# Homework Help: Linear differential equations: source term constant

1. Oct 13, 2011

### Morphheus

1. The problem statement, all variables and given/known data

Solve the following differential equation for q(t) (position):

q''-qω^2 = C, where C is a time-independant value (basically a constant)

3. The attempt at a solution

This equation is not homogeneous, therefore it must be non-homogeneous.
However, in every definition of non-homogeneous differential equation I have found (textbooks and Internet), the source term (in this case, C) is labelled as dependent on time

So, do I apply the regular techniques to solve NH diff. equations? e.g. q(t) = qh(t) + qp(t) , where qh and qp are the homogeneous and particular solutions, respectively.

The only solution I may have would be to get rid of the constant by derivating both sides, and then solving q'''-q'w^2 = 0 instead, but I heavily doubt it's the right way.

2. Oct 13, 2011

### vela

Staff Emeritus
The constant function f(t)=C is still considered a function of time. You can apply the regular methods for finding the homogeneous and particular solutions.

You can also use your second approach of differentiating the entire equation and solving the resulting homogeneous equation, but you'll have to use the original equation to find the new arbitrary constant.

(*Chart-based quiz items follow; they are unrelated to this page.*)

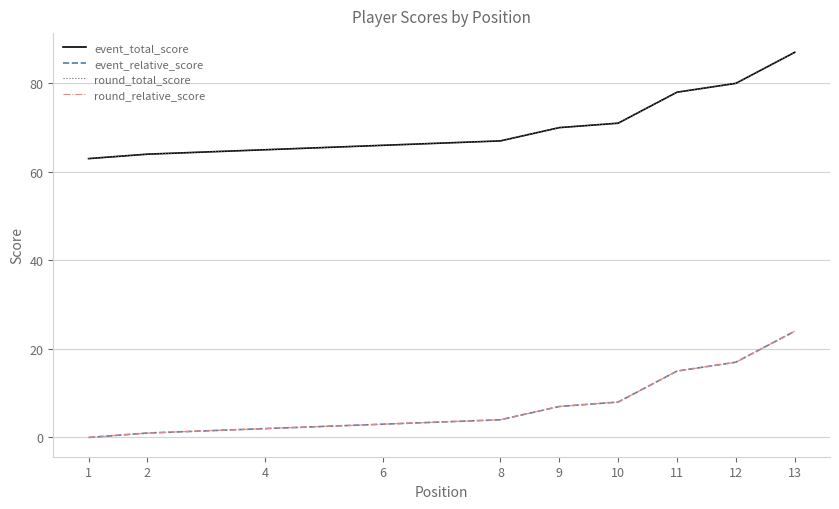

Which series has the largest total across all categories?

event_total_score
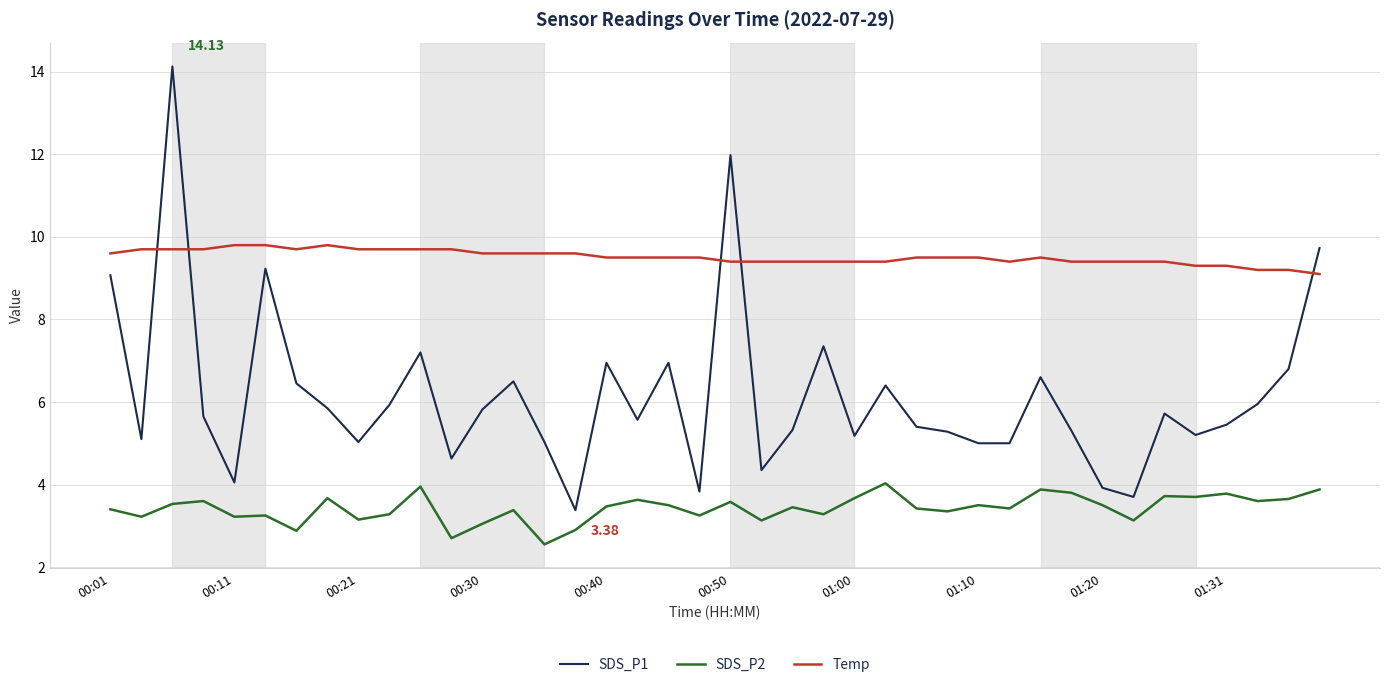

List the series in order of their overall mean, highest first.

Temp, SDS_P1, SDS_P2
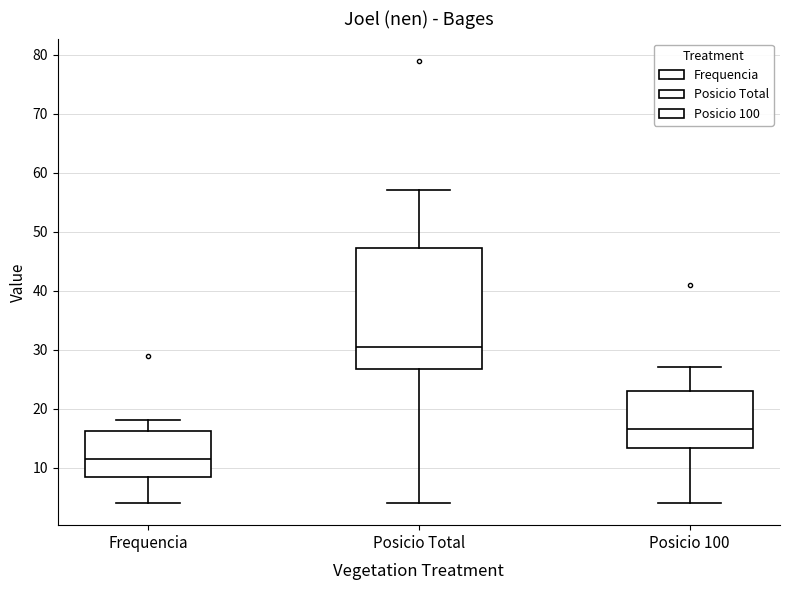

Where does the median line of the box for Posicio 100 sit on the y-axis? The values are not printed on the chart, so give them approximately, as read against the axis.

17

This essentially amounts to solving the equation using the usual method.

3. Oct 13, 2011

### Morphheus

I don't really get the "using the original equation" part.

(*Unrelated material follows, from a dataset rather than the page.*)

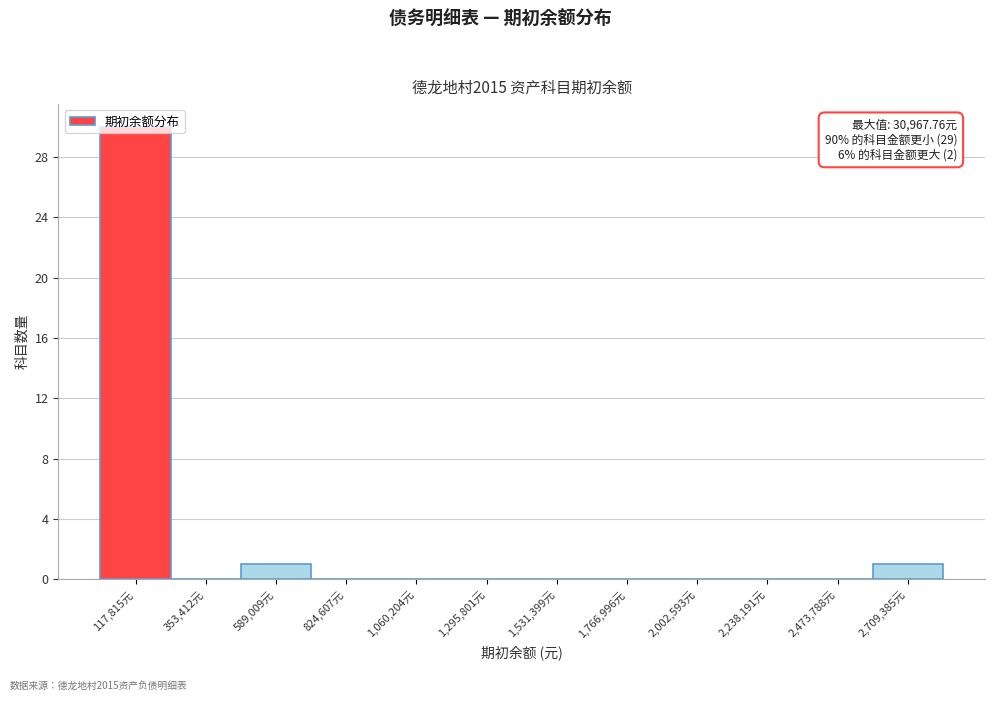

Over which range of the x-axis is the bar tallest?

0 to 250000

To solve such an equation, I would guess that q(t) = Ae^αt, then solve for alpha (which would give me α = ±√(something), and would finally re-plug these alphas using the superposition principle in q(t)

My final answer would be: Be^αt + Ce^-αt

4. Oct 13, 2011

### vela

Staff Emeritus
The equation q'''-ω2q'=0 has three roots, so you'll get three terms, each with an arbitrary constant. The solution to the original differential equation, however, should have only two arbitrary constants. To determine the third constant, you have to use the original differential equation.